<<<<

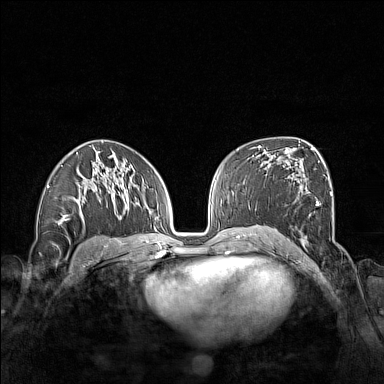
Breast MRI (dynamic contrast-enhanced), one axial slice. Slice 87 of 160 in the series (ordered by position). Dynamic contrast-enhanced series, time point 2 of 7 at this slice position (early post-contrast). 1.5 T. TE 1.8 ms, TR 5 ms. 1 mm slice thickness. 384 × 384 image matrix, field of view 340 × 340 mm. Female patient.
Outlined on this slice (semi-automatically segmented with operator editing):
- enhancing-tissue mask used for the functional tumour volume (all voxels passing the contrast-enhancement thresholds inside the analysis volume; usually the tumour): bounding box [x1, y1, x2, y2] px = [294, 192, 332, 245]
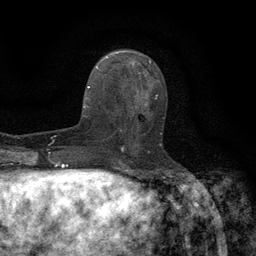
Breast MRI (dynamic contrast-enhanced), one axial slice; position 54 of 134 along the scan axis; cropped to one breast; dynamic contrast-enhanced series, time point 2 of 6 at this slice position (early post-contrast); 3 T; TE 2.7 ms, TR 5.5 ms; 1.2 mm slice thickness; 256 × 256 image matrix, field of view 160 × 160 mm. Female patient.
Structures marked on this image (semi-automatic segmentation, software-assisted and operator-edited):
- enhancing-tissue mask used for the functional tumour volume (all voxels passing the contrast-enhancement thresholds inside the analysis volume; usually the tumour): bounding box (x1, y1, x2, y2) in pixels: (118, 96, 162, 147)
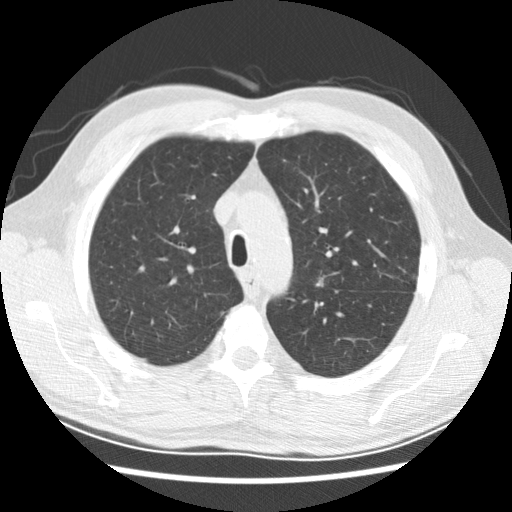
Low-dose screening chest CT, axial slice, baseline screening round, lung window (W 1500 / L -600 HU), 2.5 mm slice thickness, standard (soft-tissue) reconstruction kernel (STANDARD), 512 × 512 image matrix. Male participant, aged 59 years at enrolment. Current smoker at enrolment.
Expert-annotated lung lesion, box from (x=303, y=267) to (x=341, y=296) px. Reader record for this screening exam (exam-level; its link to the box is not recorded): non-calcified nodule or mass ≥4 mm, left upper lobe, 8 × 5 mm, smooth margins, soft tissue attenuation. Later outcome: lung cancer diagnosed 645 days after this screen (after the second annual screen) — adenocarcinoma, NOS, left upper lobe, left lower lobe, poorly differentiated (G3), stage IV (AJCC 6th edition).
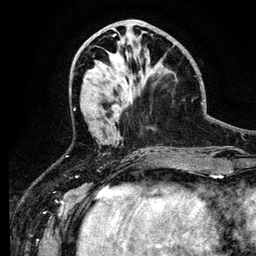
Breast MRI (dynamic contrast-enhanced), one axial slice. Slice 50 of 134 in the series (ordered by position). Cropped to one breast. Dynamic contrast-enhanced series, time point 2 of 6 at this slice position (early post-contrast). 3 T. TE 4.2 ms, TR 7.9 ms. 1.2 mm slice thickness. 256 × 256 image matrix, field of view 170 × 170 mm. Female patient.
Annotated regions visible in this slice (semi-automatic segmentation, software-assisted and operator-edited):
- enhancing-tissue mask used for the functional tumour volume (all voxels passing the contrast-enhancement thresholds inside the analysis volume; usually the tumour): bounding box <115,109,120,116> (left, top, right, bottom; pixels)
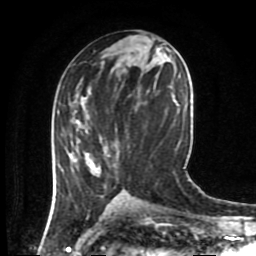
Breast MRI (dynamic contrast-enhanced), one axial slice. Cropped to one breast. Dynamic contrast-enhanced series, time point 2 of 8 at this slice position (early post-contrast). 1.5 T. TE 4.2 ms, TR 7 ms. 2 mm slice thickness. 256 × 256 image matrix, field of view 170 × 170 mm. Female patient.
Structures marked on this image (semi-automatic segmentation, software-assisted and operator-edited):
- enhancing-tissue mask used for the functional tumour volume (all voxels passing the contrast-enhancement thresholds inside the analysis volume; usually the tumour): bounding box (x1, y1, x2, y2) in pixels: (62, 141, 102, 171)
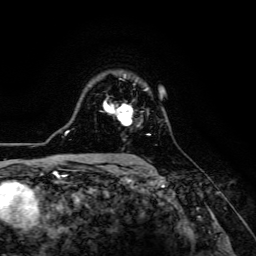
Breast MRI (dynamic contrast-enhanced), one axial slice; position 92 of 134 along the scan axis; cropped to one breast; dynamic contrast-enhanced series, time point 2 of 6 at this slice position (early post-contrast); 3 T; TE 4.7 ms, TR 8.9 ms; 256 × 256 image matrix, field of view 180 × 180 mm. Female patient.
Annotated regions visible in this slice (semi-automatically segmented with operator editing):
- enhancing-tissue mask used for the functional tumour volume (all voxels passing the contrast-enhancement thresholds inside the analysis volume; usually the tumour): bounding box [x1, y1, x2, y2] px = [104, 97, 151, 135]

>>>>

▶ _About this task_: Only the lines above starting at the line that holds "180 mm. Female patient." and ending at the line that holds "Annotated regions visible in this slice (semi-automatically" are to be repeated, exactly and in full.

▶ _Worked solution_:
Breast MRI (dynamic contrast-enhanced), one axial slice; position 92 of 134 along the scan axis; cropped to one breast; dynamic contrast-enhanced series, time point 2 of 6 at this slice position (early post-contrast); 3 T; TE 4.7 ms, TR 8.9 ms; 256 × 256 image matrix, field of view 180 × 180 mm. Female patient.
Annotated regions visible in this slice (semi-automatically segmented with operator editing):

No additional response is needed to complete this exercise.